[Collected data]
+++++

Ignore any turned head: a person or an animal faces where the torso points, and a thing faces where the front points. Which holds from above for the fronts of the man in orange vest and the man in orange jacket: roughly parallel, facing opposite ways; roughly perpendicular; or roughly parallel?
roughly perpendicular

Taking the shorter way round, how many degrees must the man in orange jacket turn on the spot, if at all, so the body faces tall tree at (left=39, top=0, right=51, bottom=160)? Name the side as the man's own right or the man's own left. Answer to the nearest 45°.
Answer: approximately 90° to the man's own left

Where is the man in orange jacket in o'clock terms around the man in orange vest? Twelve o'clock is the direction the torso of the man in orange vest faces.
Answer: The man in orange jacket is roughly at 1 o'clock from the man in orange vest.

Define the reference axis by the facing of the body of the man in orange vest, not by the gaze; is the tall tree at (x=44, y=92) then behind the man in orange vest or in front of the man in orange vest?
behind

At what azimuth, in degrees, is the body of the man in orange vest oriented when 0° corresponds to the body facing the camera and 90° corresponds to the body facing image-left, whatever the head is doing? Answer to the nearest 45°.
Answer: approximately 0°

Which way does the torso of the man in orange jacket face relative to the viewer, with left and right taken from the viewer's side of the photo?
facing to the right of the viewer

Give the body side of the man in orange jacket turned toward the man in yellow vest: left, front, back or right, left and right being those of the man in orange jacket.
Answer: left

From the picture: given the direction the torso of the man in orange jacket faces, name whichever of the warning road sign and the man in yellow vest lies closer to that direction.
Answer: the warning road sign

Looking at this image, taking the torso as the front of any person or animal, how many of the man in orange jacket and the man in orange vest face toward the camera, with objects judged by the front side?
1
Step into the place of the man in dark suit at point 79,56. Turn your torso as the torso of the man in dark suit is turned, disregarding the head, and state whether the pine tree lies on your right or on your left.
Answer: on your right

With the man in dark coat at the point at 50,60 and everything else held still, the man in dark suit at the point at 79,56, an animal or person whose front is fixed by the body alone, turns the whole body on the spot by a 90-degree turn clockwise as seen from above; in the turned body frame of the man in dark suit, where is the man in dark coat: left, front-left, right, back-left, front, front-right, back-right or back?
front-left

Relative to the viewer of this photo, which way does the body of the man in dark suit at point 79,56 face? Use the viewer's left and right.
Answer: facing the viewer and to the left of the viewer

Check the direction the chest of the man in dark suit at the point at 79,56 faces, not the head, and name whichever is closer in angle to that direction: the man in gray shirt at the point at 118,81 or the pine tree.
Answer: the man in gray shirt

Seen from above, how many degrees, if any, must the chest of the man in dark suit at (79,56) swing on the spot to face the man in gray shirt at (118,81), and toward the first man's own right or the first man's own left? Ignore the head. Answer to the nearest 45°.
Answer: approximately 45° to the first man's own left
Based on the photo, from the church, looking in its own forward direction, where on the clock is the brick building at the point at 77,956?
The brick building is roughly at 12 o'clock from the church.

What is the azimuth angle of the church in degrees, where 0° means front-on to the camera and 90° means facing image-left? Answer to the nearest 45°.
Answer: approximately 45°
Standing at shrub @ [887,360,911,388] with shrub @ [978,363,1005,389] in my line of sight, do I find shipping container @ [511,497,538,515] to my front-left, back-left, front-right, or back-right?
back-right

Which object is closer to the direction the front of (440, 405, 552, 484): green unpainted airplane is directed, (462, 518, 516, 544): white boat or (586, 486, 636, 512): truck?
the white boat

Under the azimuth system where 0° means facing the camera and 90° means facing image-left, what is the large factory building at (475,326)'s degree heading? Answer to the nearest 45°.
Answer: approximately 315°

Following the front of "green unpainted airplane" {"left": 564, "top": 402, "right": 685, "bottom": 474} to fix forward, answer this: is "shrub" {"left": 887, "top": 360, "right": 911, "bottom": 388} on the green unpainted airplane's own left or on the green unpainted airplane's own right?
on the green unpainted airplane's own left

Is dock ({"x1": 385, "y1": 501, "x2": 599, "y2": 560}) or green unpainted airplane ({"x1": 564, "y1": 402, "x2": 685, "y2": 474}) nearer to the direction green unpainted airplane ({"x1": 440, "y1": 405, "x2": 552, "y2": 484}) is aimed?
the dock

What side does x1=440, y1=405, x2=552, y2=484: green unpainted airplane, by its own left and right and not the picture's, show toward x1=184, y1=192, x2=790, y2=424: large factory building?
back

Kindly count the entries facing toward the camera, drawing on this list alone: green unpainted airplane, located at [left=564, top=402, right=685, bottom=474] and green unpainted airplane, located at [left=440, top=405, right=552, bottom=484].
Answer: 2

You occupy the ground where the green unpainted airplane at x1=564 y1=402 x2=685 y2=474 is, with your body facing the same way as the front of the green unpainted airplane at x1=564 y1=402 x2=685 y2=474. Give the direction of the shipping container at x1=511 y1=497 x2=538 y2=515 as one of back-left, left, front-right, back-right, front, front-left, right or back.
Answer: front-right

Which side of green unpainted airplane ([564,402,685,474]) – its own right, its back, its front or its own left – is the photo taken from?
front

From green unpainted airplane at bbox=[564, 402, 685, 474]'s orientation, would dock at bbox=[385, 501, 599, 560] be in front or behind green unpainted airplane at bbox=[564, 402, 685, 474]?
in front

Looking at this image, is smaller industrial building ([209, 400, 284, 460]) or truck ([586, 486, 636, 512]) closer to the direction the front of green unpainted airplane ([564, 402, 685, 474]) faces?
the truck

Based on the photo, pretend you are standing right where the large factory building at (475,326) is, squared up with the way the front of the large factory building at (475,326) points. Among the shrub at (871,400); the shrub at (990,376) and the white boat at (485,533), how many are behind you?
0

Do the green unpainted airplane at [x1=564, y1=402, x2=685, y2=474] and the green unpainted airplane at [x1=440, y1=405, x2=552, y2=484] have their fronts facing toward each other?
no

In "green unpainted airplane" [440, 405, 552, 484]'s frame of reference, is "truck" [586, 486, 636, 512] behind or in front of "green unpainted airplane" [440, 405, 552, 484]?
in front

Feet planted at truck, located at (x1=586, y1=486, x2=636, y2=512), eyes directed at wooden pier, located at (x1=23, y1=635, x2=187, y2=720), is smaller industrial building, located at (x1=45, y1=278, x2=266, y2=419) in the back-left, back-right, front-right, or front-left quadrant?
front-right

+++++

[Aim of the task]
Would you restate word for word every line from the one holding "Kindly count the" to the end of the entries, both ends included?

[Reply to the task]
Kindly count the entries facing toward the camera, drawing on this list alone: green unpainted airplane, located at [left=564, top=402, right=685, bottom=474] and green unpainted airplane, located at [left=440, top=405, right=552, bottom=484].
Answer: 2

You occupy the ground where the green unpainted airplane at x1=564 y1=402 x2=685 y2=474 is, with your body facing the same way as the front of the green unpainted airplane at x1=564 y1=402 x2=685 y2=474. Give the direction of the shipping container at x1=511 y1=497 x2=538 y2=515 as one of back-left, left, front-right, back-right, front, front-left, right or back.
Answer: front-right

Which side of green unpainted airplane ([564,402,685,474]) – its own right, its back, its front or its own left – is the photo taken from?
front

From green unpainted airplane at bbox=[564, 402, 685, 474]'s orientation, would dock at bbox=[385, 501, 599, 560] be in front or behind green unpainted airplane at bbox=[564, 402, 685, 474]?
in front

Looking at this image, is smaller industrial building ([209, 400, 284, 460]) or truck ([586, 486, 636, 512]) closer to the direction the front of green unpainted airplane ([564, 402, 685, 474]) faces?
the truck

Based on the photo, pretend you are standing right where the large factory building at (475,326) is, squared up with the way the front of the large factory building at (475,326) points. Among the shrub at (871,400); the shrub at (990,376) and the white boat at (485,533), how many are behind you?
0

Do the green unpainted airplane at [x1=564, y1=402, x2=685, y2=474] and the green unpainted airplane at [x1=440, y1=405, x2=552, y2=484] have their fronts facing toward each other?
no

In "green unpainted airplane" [440, 405, 552, 484]'s frame of reference, is "truck" [586, 486, 636, 512] behind or in front of "green unpainted airplane" [440, 405, 552, 484]?
in front

Feet planted at truck, located at (x1=586, y1=486, x2=636, y2=512), eyes directed at wooden pier, located at (x1=23, y1=635, x2=187, y2=720), is smaller industrial building, located at (x1=45, y1=278, x2=266, y2=419) in the back-left, back-right, front-right, or front-left quadrant?
front-right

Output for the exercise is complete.